WHAT IS NEEDED =>
Please copy the passage on anesthesia concerns starting at "As staffing shortages, reimbursement" and ending at "headed into 2026?", switching "staffing shortages" to "workforce shortages".

EXCERPTED TEXT =>
┏━━
Numerous legal, clinical and policy developments have shaped the anesthesia industry in 2025.
As staffing shortages, reimbursement issues and high operational costs persist throughout healthcare, five anesthesia leaders joined Becker’s to discuss the new and old challenges they’re anticipating in 2026.
Question: What’s your biggest anesthesia-related concern headed into 2026?
Editor’s note: Responses have been lightly edited for clarity and length.
Peter Bravos, MD. Chief Medical Officer of Sutter Health Surgery Center Division (Sacramento, Calif.): My biggest anesthesia-related concern heading into 2026 is maintaining stable coverage across our sites in an increasingly competitive Northern California market. Recruitment is difficult; compensation expectations keep rising, and even a single anesthesia vacancy can disrupt multiple centers. At the same time, anesthesia costs continue to climb while ASC margins stay tight, making it challenging to balance financial sustainability with consistent, high-quality staffing.
Brian Cohen, MD. Administrative Chief of Miami Anesthesia Services: My hope is that our ability to solve for and manage the staffing and cost crisis of 2024-2025 does not put us in a situation to become a forgettable asset in 2026. For example, normal blood pressure doesn’t mean you can stop the medicine…it means the medicine is working. The same logic applies here. Instead of continuing to be the problem, our industry has worked to find ways to be a partner in the solution.
When the system, however, believes that they can now do this independent of any collaboration with the anesthesia team, they are essentially stopping the blood pressure medication that has kept the system under control, forcing this cycle to start over again. My hope in 2026 is that we continue to move forward together and appreciate the impact of teamwork.
Brian Evans. Chief Operating Officer of Optim Health System (Savannah, Ga.): Reimbursement rates for anesthesia services continue to be well below the cost of providing care. Additional cuts will only worsen this issue, increasing the subsidies hospitals and ASCs pay anesthesia providers to ensure coverage.
Cory Koenig, DO. Vice President of Operations at Providence Anesthesiology Associates (Charlotte, N.C.): Our biggest concern in the state of North Carolina is preparing for and dealing with the repeal of the previous [certificate-of-need] laws. We expect a major disruption in the current operations which could result in major inefficiencies and poor OR utilization as cases migrate to new ASCs. Beyond that, it is the continued downward trends of anesthesia reimbursements by both government and private payors.
Charles “Chuck” Tabbert, CRNA. Anesthesia Department Chief at Mercy Health – Defiance (Ohio) Hospital: My biggest anesthesia concern heading into 2026 is safeguarding access to anesthesia care in our rural and community hospitals as patient complexity rises and system capacity tightens. These hospitals are managing sicker patients with fewer resources while payers add financial pressure that strains margins and limits flexibility. Our responsibility as leaders is to build resilient systems—strong pre-anesthesia pathways, data-driven optimization, and staffing models tailored to our facility partner that prioritizes efficient anesthetic delivery over redundancy – ensuring [certified registered nurse anesthetists] are deployed to their full capacity. If we get that right, we ensure patient safety, preserve access, and keep our surgical and obstetric services viable.
┗━━
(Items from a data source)
┏━━
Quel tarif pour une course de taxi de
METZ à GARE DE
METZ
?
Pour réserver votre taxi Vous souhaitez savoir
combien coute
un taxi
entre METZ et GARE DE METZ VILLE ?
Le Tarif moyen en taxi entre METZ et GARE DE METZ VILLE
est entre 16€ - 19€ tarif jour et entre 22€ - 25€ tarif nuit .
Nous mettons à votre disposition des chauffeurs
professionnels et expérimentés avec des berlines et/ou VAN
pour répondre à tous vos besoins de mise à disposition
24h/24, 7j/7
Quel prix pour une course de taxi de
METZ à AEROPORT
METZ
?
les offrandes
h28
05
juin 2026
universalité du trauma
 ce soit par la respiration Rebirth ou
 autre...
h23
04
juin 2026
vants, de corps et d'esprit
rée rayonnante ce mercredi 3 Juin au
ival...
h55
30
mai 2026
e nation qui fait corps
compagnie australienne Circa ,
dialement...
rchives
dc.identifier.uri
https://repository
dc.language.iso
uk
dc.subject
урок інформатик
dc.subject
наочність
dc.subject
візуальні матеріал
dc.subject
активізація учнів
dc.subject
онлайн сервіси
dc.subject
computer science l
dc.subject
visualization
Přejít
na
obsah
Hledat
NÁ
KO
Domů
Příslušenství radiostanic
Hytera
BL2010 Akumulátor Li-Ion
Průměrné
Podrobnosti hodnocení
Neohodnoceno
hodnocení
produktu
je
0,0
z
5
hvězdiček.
┗━━
┏━━
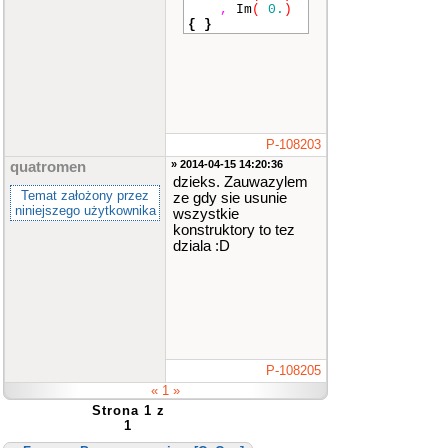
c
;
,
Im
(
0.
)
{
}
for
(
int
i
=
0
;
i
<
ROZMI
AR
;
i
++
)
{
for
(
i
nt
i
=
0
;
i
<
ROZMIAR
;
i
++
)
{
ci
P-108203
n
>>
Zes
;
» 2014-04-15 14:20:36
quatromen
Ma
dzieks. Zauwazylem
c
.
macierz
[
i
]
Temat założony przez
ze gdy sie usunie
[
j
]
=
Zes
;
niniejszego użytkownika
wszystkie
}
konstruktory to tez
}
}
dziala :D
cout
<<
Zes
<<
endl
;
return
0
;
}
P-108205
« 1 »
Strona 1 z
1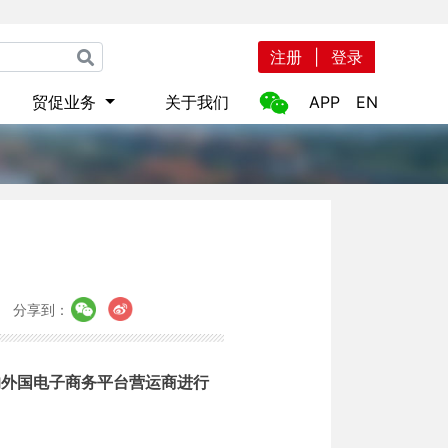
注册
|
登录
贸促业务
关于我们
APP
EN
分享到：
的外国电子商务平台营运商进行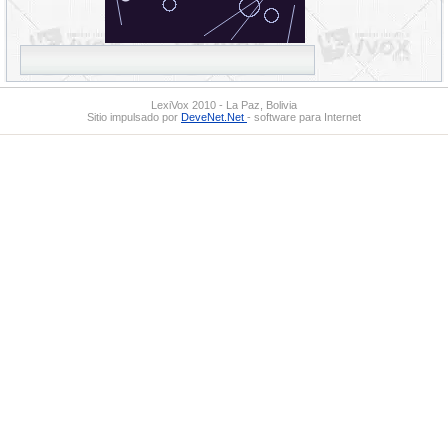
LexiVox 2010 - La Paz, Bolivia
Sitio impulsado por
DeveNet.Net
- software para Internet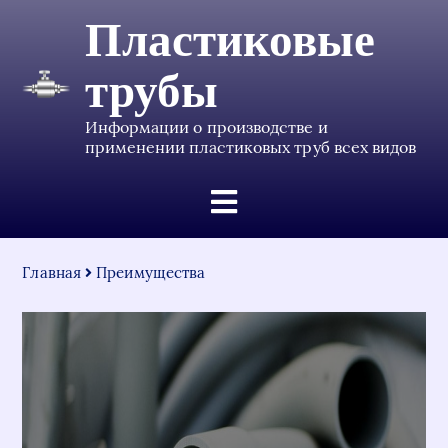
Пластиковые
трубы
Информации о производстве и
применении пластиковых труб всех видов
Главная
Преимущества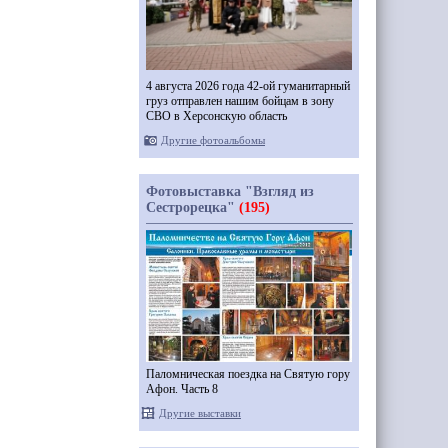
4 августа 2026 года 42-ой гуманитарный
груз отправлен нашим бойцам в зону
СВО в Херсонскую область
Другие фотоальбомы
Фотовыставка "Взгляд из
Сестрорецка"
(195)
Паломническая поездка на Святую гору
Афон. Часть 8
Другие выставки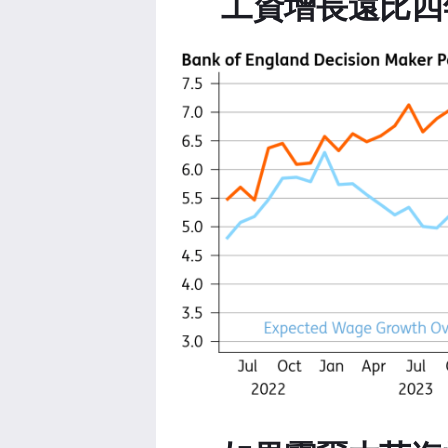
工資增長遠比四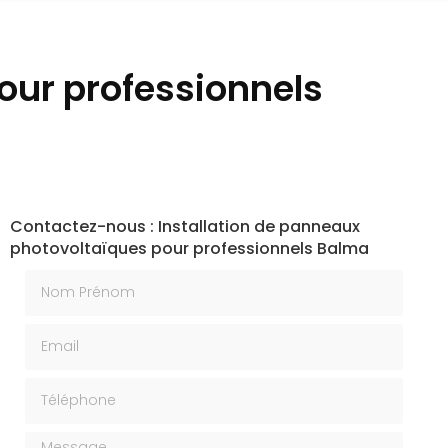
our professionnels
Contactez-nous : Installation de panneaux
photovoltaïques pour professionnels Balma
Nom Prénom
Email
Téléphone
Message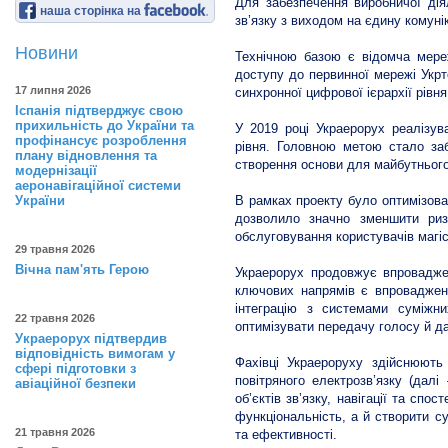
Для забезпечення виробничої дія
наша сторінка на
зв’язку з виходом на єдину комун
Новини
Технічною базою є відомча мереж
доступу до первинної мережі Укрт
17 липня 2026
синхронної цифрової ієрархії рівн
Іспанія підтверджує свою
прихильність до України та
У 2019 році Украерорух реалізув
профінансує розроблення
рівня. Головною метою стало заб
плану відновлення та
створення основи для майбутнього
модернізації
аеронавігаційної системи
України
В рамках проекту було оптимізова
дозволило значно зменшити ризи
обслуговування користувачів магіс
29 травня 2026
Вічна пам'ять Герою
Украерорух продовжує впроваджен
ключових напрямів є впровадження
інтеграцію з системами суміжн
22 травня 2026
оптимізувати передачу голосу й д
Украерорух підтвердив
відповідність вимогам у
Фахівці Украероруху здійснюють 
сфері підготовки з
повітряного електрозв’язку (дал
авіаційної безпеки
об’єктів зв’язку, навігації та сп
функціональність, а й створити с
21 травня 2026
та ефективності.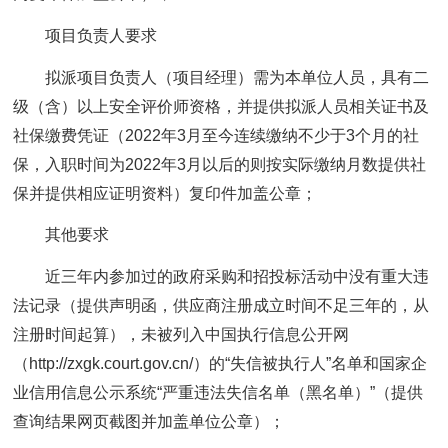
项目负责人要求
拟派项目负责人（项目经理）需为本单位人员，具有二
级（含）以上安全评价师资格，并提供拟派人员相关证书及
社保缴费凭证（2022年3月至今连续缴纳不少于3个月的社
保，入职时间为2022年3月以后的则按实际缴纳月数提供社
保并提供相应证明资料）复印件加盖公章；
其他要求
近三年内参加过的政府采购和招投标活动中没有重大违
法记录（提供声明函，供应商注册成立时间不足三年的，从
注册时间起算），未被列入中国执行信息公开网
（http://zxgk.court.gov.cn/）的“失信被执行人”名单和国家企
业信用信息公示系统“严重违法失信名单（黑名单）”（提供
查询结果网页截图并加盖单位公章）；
┗━━
┏━━
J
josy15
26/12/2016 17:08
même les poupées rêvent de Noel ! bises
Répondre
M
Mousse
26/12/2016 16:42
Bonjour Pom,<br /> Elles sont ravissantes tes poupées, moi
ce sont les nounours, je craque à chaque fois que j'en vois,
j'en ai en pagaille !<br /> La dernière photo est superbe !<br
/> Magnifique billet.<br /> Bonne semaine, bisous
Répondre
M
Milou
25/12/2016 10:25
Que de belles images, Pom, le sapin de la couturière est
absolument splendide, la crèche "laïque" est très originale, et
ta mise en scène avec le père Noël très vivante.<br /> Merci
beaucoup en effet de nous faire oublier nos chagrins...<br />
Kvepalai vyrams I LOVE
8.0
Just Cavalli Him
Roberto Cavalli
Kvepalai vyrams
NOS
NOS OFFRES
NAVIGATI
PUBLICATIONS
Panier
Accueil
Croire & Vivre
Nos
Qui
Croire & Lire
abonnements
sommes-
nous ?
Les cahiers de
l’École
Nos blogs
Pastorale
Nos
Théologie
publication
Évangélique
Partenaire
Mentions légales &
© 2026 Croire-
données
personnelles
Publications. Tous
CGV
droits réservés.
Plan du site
┗━━
EXERCISE RESULT =>
As workforce shortages, reimbursement issues and high operational costs persist throughout healthcare, five anesthesia leaders joined Becker’s to discuss the new and old challenges they’re anticipating in 2026.
Question: What’s your biggest anesthesia-related concern headed into 2026?